Ce que M.  Racine veut faire approuver de cette épître sert même à la faire condamner. Est-il possible qu’on puisse y goûter « des bruyantes armées d’esprits subtils, qui, pygmées ingénieux, se haussent burlesquement contre le ciel sur des montagnes d’arguments entassés[1] » ? N’est-ce pas là réunir à la fois le guindé du P. Lemoine et le bas comique ? N’est-ce pas un double monstre ? Certes, vouloir accréditer ce style, pire mille fois que le style précieux qu’on a tant condamné, ce serait ruiner entièrement le peu de bon goût qui reste en France.

M.  Racine a fait imprimer aussi sa réponse, en vers, à Rousseau ; il est à souhaiter que M.  Racine travaille cette épître aussi bien que son poëme, qu’il la varie davantage, qu’il lui ôte ce ton déclamateur qui est l’opposé de ce genre d’écrire, qu’il y sème plus de ces vers aisés qu’on retient par cœur et qui deviennent proverbes. Je lui demande encore un peu plus de politesse. On peut, on doit réfuter Bayle, et je souhaite que ceux qui s’en mêlent soient assez dialecticiens pour l’entreprendre ; mais, s’il faut combattre ses erreurs, il ne faut pas l’appeler cœur cruel, homme affreux[2]. Les injures atroces n’ont jamais fait de tort qu’à ceux qui les ont dites.

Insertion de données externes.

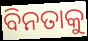
ବିନତାକୁ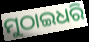
ମୁଠାଇଧରିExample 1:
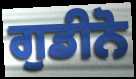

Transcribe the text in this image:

ਗੁਡੀਨੋ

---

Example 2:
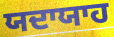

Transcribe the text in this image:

ਯਦਾਯਾਹ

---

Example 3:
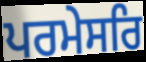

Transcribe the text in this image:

ਪਰਮੇਸਰਿ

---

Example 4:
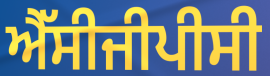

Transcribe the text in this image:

ਐੱਸੀਜੀਪੀਸੀ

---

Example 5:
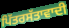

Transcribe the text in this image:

ਪਿੱਤਰਸੱਤਾਵਾਦੀ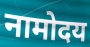
नामोदय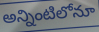
అన్నింటిలోనూ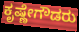
ಕೃಷ್ಣೇಗೌಡರು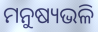
ମନୁଷ୍ୟଭଳିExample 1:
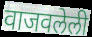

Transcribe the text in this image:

वाजवलेली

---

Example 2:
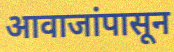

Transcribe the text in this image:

आवाजांपासून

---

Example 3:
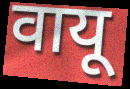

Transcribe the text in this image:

वायू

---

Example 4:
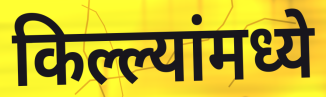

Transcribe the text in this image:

किल्ल्यांमध्ये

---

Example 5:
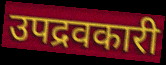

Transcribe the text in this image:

उपद्रवकारी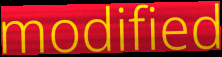
modified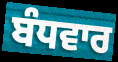
ਬੰਧਵਾਰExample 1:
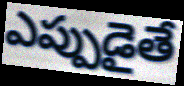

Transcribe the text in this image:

ఎప్పుడైతే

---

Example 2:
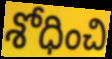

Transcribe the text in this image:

శోధించి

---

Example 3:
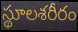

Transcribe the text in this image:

స్థూలశరీరం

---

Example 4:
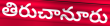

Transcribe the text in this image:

తిరుచానూరు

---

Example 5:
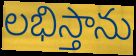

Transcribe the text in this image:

లభిస్తాను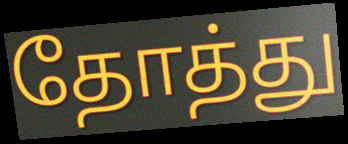
தோத்து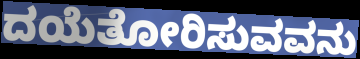
ದಯೆತೋರಿಸುವವನುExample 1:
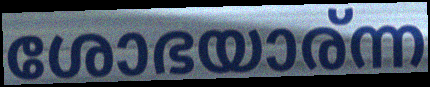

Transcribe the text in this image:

ശോഭയാര്ന്ന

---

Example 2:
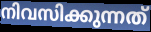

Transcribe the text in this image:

നിവസിക്കുന്നത്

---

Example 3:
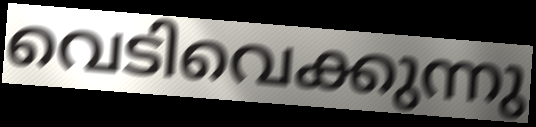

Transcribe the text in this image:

വെടിവെക്കുന്നു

Qui se met ainsi en colère a trop l’air de n’avoir pas raison. « Tu prends ton tonnerre au lieu de répondre, dit Ménippe à Jupiter ; tu as donc tort ? » Mais, si Jupiter a tort, combien sommes-nous condamnables lorsque nous insultons ainsi ! la mémoire d’un philosophe qui, après tout, a rendu tant de services à la littérature, et dont les ouvrages sont le fondement des bibliothèques chez toutes les nations de l’Europe !

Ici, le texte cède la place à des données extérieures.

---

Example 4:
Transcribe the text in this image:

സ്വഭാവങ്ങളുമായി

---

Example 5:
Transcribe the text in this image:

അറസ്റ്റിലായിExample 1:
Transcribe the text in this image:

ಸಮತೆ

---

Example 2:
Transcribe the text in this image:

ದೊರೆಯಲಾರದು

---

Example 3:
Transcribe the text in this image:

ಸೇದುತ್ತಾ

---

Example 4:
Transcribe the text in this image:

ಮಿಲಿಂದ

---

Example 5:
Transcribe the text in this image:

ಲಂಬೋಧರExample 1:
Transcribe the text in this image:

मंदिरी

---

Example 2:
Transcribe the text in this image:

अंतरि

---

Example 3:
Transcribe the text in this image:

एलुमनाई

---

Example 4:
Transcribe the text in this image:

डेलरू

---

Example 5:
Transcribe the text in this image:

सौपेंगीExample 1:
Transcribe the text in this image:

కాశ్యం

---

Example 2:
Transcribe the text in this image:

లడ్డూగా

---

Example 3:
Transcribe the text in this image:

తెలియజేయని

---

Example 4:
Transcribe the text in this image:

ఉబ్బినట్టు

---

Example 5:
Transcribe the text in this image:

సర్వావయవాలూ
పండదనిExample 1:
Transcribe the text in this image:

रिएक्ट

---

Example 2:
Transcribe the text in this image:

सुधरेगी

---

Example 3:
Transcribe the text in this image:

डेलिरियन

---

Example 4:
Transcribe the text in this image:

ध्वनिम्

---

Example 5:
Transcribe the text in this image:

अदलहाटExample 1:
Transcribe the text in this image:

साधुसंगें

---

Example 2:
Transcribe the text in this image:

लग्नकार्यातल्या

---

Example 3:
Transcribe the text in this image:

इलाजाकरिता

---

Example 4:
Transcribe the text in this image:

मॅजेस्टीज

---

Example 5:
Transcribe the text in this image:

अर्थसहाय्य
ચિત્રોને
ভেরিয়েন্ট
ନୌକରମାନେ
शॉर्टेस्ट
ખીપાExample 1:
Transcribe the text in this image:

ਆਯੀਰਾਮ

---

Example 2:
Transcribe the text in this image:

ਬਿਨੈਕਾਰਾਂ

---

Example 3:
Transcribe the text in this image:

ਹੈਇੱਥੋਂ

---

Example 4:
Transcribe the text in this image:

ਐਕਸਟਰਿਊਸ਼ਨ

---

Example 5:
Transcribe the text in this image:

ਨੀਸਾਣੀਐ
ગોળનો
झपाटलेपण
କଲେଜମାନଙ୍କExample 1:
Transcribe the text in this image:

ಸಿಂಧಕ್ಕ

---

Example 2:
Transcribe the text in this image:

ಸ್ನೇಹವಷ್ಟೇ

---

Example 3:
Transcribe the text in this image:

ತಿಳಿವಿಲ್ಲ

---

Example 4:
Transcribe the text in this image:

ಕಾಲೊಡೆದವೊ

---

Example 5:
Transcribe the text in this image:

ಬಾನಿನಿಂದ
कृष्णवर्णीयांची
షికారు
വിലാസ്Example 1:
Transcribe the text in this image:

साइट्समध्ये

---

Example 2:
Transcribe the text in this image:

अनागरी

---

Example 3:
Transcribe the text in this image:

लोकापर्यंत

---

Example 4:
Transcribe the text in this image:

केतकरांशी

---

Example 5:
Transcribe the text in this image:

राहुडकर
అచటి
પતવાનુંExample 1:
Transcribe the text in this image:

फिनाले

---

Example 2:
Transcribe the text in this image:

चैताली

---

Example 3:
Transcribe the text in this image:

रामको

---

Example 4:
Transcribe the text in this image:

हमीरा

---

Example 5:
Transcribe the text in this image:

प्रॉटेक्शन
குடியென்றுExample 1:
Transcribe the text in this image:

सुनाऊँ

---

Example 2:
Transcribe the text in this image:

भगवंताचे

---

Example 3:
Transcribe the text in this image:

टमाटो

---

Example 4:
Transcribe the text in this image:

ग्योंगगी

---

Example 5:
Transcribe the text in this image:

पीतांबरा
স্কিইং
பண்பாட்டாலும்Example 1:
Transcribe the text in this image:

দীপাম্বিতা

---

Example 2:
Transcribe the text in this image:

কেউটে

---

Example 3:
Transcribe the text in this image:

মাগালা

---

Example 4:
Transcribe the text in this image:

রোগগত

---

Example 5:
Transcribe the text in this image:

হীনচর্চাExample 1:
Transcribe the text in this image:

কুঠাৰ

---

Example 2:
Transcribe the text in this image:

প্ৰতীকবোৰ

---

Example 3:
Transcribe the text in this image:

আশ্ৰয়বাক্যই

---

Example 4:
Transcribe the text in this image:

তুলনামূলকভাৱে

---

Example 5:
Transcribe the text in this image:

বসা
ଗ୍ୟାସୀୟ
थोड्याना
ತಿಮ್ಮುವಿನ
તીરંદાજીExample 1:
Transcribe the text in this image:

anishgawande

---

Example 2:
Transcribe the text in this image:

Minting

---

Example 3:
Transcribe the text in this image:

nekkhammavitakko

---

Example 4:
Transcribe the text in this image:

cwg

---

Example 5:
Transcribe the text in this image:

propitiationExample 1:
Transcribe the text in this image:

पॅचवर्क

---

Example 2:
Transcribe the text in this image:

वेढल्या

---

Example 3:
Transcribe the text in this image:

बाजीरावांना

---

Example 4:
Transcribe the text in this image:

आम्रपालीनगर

Je finirai par prier M.  Racine, pour l’intérêt de sa gloire, de ne point tant invectiver contre les auteurs ses confrères. Cette indécence n’est plus d’usage ; les honnêtes gens la réprouvent. Il faut imiter la plupart des physiciens de toutes les académies, qui rapportent toujours avec éloge les opinions de ceux même

  1. Rousseau, Épître à L. Racine, 85-87.
  2. Dans son Épître à Rousseau, vers 133, Racine en effet apostrophe Bayle en ces termes :

    Cœur cruel ! homme affreux !

    Dans la même pièce il avait dit, vers 71-72 :

    A-t-on vu dans leurs vers ces sublimes génies
    Faire aux dépens de Dieu rire leurs Uranies ?

    Et pour qu’on sût bien que c’était contre l'Épître à Uranie (voyez, tome IX, page 358, la pièce intitulée le Pour et le Contre), Racine ajoutait en note : « Épître très-impie d’un auteur inconnu. » (B.)